The Changing Face of Local

This ClickZ article discusses a new JupiterResearch report called “Local Advertising: Blending Categories to Compete Effectively.” The article doesn’t go into great detail about the findings or conclusions from the report. But based solely on my reading of coverage in the article it appears to make two relatively straightforward observations about local:

  • Search engines/portals could steal traffic and potential ad revenues from yellow pages and other stand-alone local sites that seek to cater to traditional directory advertisers
  • The local product definition is changing and categories are merging as the distinctions between classifieds, service listings, local retail and user-generated content and community are starting to blur.

The first conclusion above is something that has been true and fairly obvious for at least three years. Here’s Chris Sherman’s coverage of an early report from 2003 I wrote on essentially the same subject when I was at The Kelsey Group. The only difference now is that there are many more local competitors, beyond yellow pages and search/portal sites.

However, the Jupiter report doesn’t appear (based on the article) to get into discussion of the sales channel issues and some of the “structural” barriers to local advertiser acquisition by portals and search engines. I go into that complex set of relationships in some detail in this post.

The report’s apparent other main observation, referenced above, is much more interesting and part of a larger evolution of local online. It goes to the question: What is the right mix of content and features in local? No one yet really knows what that is. Indeed, there’s probably no single, definitive answer.

Offline the differences between trade publications, newspapers, yellow pages directories, local TV, direct mail/coupons, etc. are structural/organizational and very clear. Online those distinctions, basically the legacy of these offline publications, start to break down. There’s no necessary reason that classifieds, retail content, service listings and video, for example, shouldn’t be featured in the same online product. And there’s momentum toward a more comprehensive product that offers a broader use case. (See my post on SuperPages as one example.)

On one end of the spectrum are Google, Yahoo or MSN search, offering conceivably everything available online. On the other end is a very specialized niche directory that provides narrow but deep information about a single subject. The ideal local product is somewhere in the vast expanse in-between.

Yellow pages publishers (and to a lesser degree newspapers) are alert to the threats the report identifies and are actively engaged in the product definition question. In addition to SuperPages, Canada’s Yellow Pages Group and Australia’s Sensis, both publishers of yellow pages, have integrated classifieds among other local content into their online offerings.

The report cites Microsoft’s Windows Live Expo as example of a hybrid marketplace that includes local classifieds, display ads and service listings. Here’s my February post on the same general themes.

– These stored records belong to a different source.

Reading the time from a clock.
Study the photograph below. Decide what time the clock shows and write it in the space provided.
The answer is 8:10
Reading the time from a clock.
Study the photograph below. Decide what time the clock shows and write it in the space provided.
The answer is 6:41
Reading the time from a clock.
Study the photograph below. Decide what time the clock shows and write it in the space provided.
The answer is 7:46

I tend to believe that what one might call an “integrated local marketplace” is what consumers ultimately want — the convenience and efficiency of getting their local needs met in one place. If I’m right this gives the search engines/portals an advantage “on paper” because of their more comprehensive content. But, to date, they’ve failed to fully leverage that opportunity in their local offerings, although they are improving under the intensifying pressure of competition.

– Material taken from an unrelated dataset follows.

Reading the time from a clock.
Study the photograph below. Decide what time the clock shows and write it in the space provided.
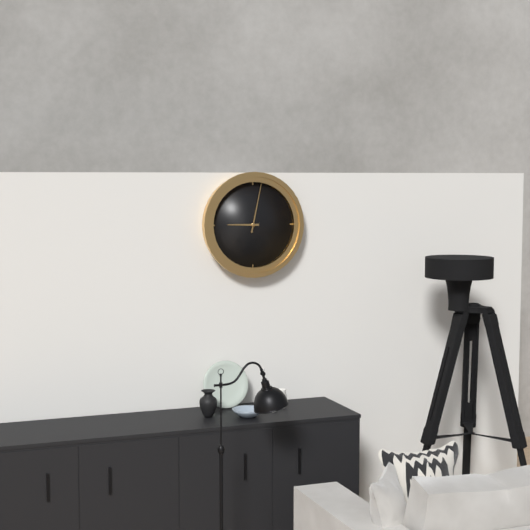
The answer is 9:02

It’s very easy to discount the assets of traditional media publishers in the competition for local online traffic and ad revenues. But it would be wrong to do so. By the same token, the search engines’ technology, faster product development cycles and brands make them quite formidable as local competitors.

It’s by no means clear that five years from now (when mobile local search is more prevalent) the local market will be any less fragmented or chaotic. One can hope, but reality always turns out to be more complex and “messy” than the predictions suggest.

What’s very clear today is that online consumers want local content. What’s also clear is that local advertisers want to be found online. But unlike traditional local media, which more or less “owned” the entire value chain (sales, content, distribution/usage), it remains unlikely in the near term that any single player or segment will duplicate that online. The many moving parts make local a lot more complicated than it would appear from “30,000 feet.”

That’s what’s so interesting and vexing about this space.